** Prompt **
Report only the number of lines below in which the string "Mobile" appears.

Stored data entries:

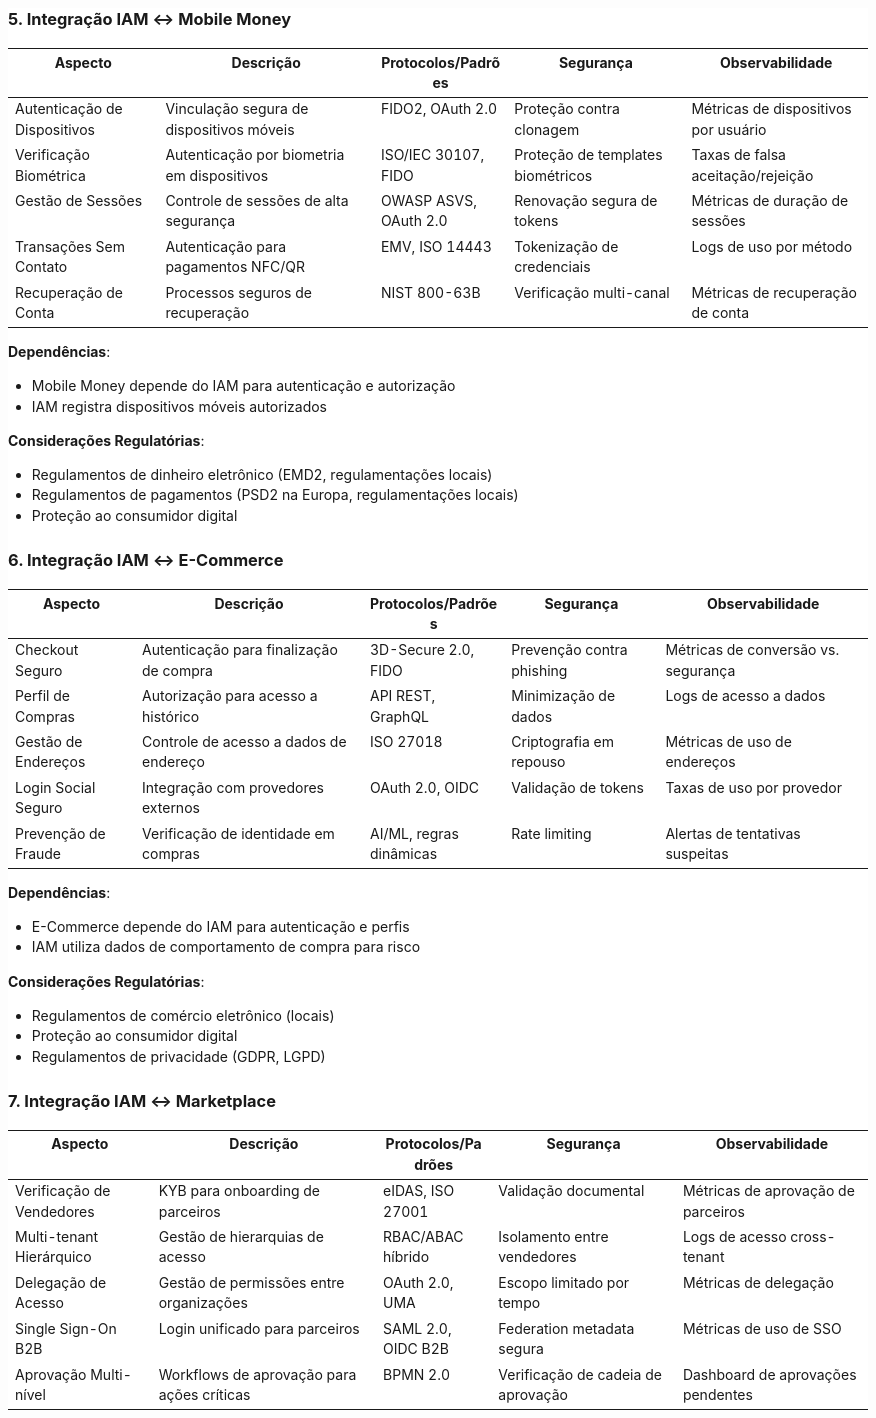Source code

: ### 5. Integração IAM ↔ Mobile Money

| Aspecto | Descrição | Protocolos/Padrões | Segurança | Observabilidade |
|---------|-----------|-------------------|-----------|----------------|
| Autenticação de Dispositivos | Vinculação segura de dispositivos móveis | FIDO2, OAuth 2.0 | Proteção contra clonagem | Métricas de dispositivos por usuário |
| Verificação Biométrica | Autenticação por biometria em dispositivos | ISO/IEC 30107, FIDO | Proteção de templates biométricos | Taxas de falsa aceitação/rejeição |
| Gestão de Sessões | Controle de sessões de alta segurança | OWASP ASVS, OAuth 2.0 | Renovação segura de tokens | Métricas de duração de sessões |
| Transações Sem Contato | Autenticação para pagamentos NFC/QR | EMV, ISO 14443 | Tokenização de credenciais | Logs de uso por método |
| Recuperação de Conta | Processos seguros de recuperação | NIST 800-63B | Verificação multi-canal | Métricas de recuperação de conta |

**Dependências**:
- Mobile Money depende do IAM para autenticação e autorização
- IAM registra dispositivos móveis autorizados

**Considerações Regulatórias**:
- Regulamentos de dinheiro eletrônico (EMD2, regulamentações locais)
- Regulamentos de pagamentos (PSD2 na Europa, regulamentações locais)
- Proteção ao consumidor digital

### 6. Integração IAM ↔ E-Commerce

| Aspecto | Descrição | Protocolos/Padrões | Segurança | Observabilidade |
|---------|-----------|-------------------|-----------|----------------|
| Checkout Seguro | Autenticação para finalização de compra | 3D-Secure 2.0, FIDO | Prevenção contra phishing | Métricas de conversão vs. segurança |
| Perfil de Compras | Autorização para acesso a histórico | API REST, GraphQL | Minimização de dados | Logs de acesso a dados |
| Gestão de Endereços | Controle de acesso a dados de endereço | ISO 27018 | Criptografia em repouso | Métricas de uso de endereços |
| Login Social Seguro | Integração com provedores externos | OAuth 2.0, OIDC | Validação de tokens | Taxas de uso por provedor |
| Prevenção de Fraude | Verificação de identidade em compras | AI/ML, regras dinâmicas | Rate limiting | Alertas de tentativas suspeitas |

**Dependências**:
- E-Commerce depende do IAM para autenticação e perfis
- IAM utiliza dados de comportamento de compra para risco

**Considerações Regulatórias**:
- Regulamentos de comércio eletrônico (locais)
- Proteção ao consumidor digital
- Regulamentos de privacidade (GDPR, LGPD)

### 7. Integração IAM ↔ Marketplace

| Aspecto | Descrição | Protocolos/Padrões | Segurança | Observabilidade |
|---------|-----------|-------------------|-----------|----------------|
| Verificação de Vendedores | KYB para onboarding de parceiros | eIDAS, ISO 27001 | Validação documental | Métricas de aprovação de parceiros |
| Multi-tenant Hierárquico | Gestão de hierarquias de acesso | RBAC/ABAC híbrido | Isolamento entre vendedores | Logs de acesso cross-tenant |
| Delegação de Acesso | Gestão de permissões entre organizações | OAuth 2.0, UMA | Escopo limitado por tempo | Métricas de delegação |
| Single Sign-On B2B | Login unificado para parceiros | SAML 2.0, OIDC B2B | Federation metadata segura | Métricas de uso de SSO |
| Aprovação Multi-nível | Workflows de aprovação para ações críticas | BPMN 2.0 | Verificação de cadeia de aprovação | Dashboard de aprovações pendentes |
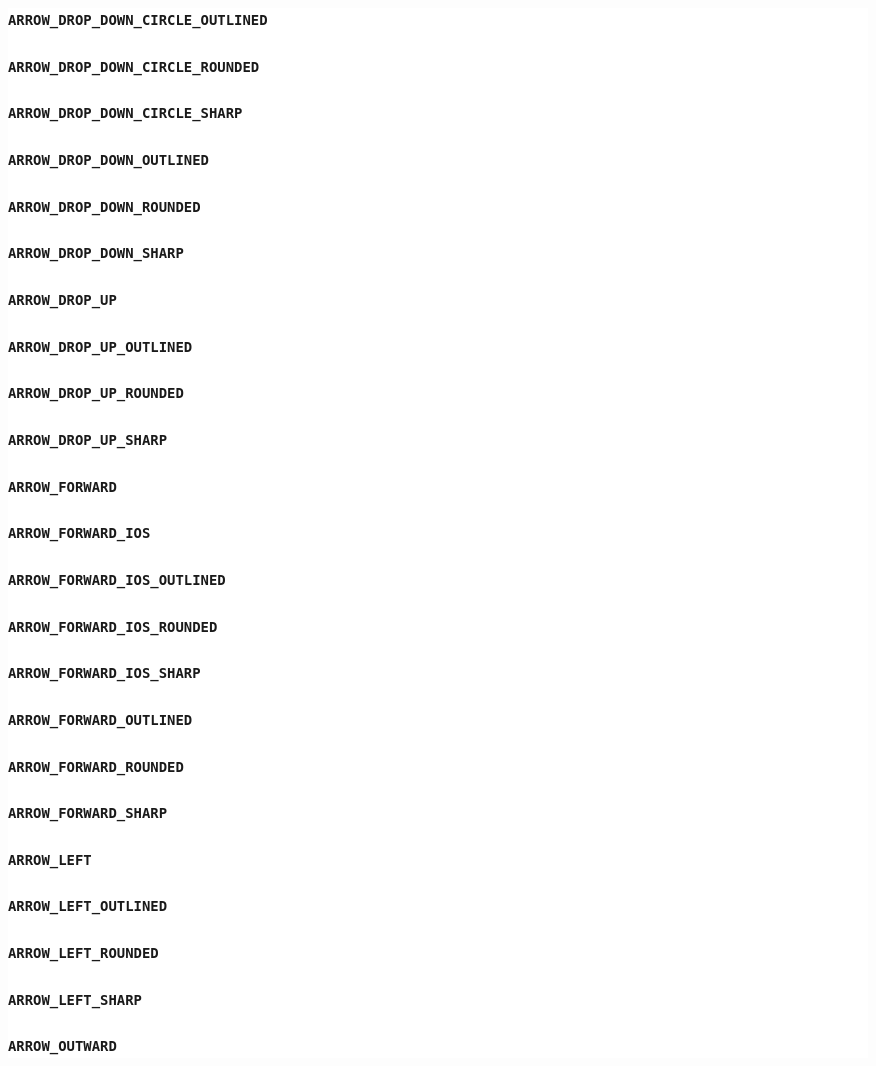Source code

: ### `ARROW_DROP_DOWN_CIRCLE_OUTLINED`

### `ARROW_DROP_DOWN_CIRCLE_ROUNDED`

### `ARROW_DROP_DOWN_CIRCLE_SHARP`

### `ARROW_DROP_DOWN_OUTLINED`

### `ARROW_DROP_DOWN_ROUNDED`

### `ARROW_DROP_DOWN_SHARP`

### `ARROW_DROP_UP`

### `ARROW_DROP_UP_OUTLINED`

### `ARROW_DROP_UP_ROUNDED`

### `ARROW_DROP_UP_SHARP`

### `ARROW_FORWARD`

### `ARROW_FORWARD_IOS`

### `ARROW_FORWARD_IOS_OUTLINED`

### `ARROW_FORWARD_IOS_ROUNDED`

### `ARROW_FORWARD_IOS_SHARP`

### `ARROW_FORWARD_OUTLINED`

### `ARROW_FORWARD_ROUNDED`

### `ARROW_FORWARD_SHARP`

### `ARROW_LEFT`

### `ARROW_LEFT_OUTLINED`

### `ARROW_LEFT_ROUNDED`

### `ARROW_LEFT_SHARP`

### `ARROW_OUTWARD`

** Written response **
2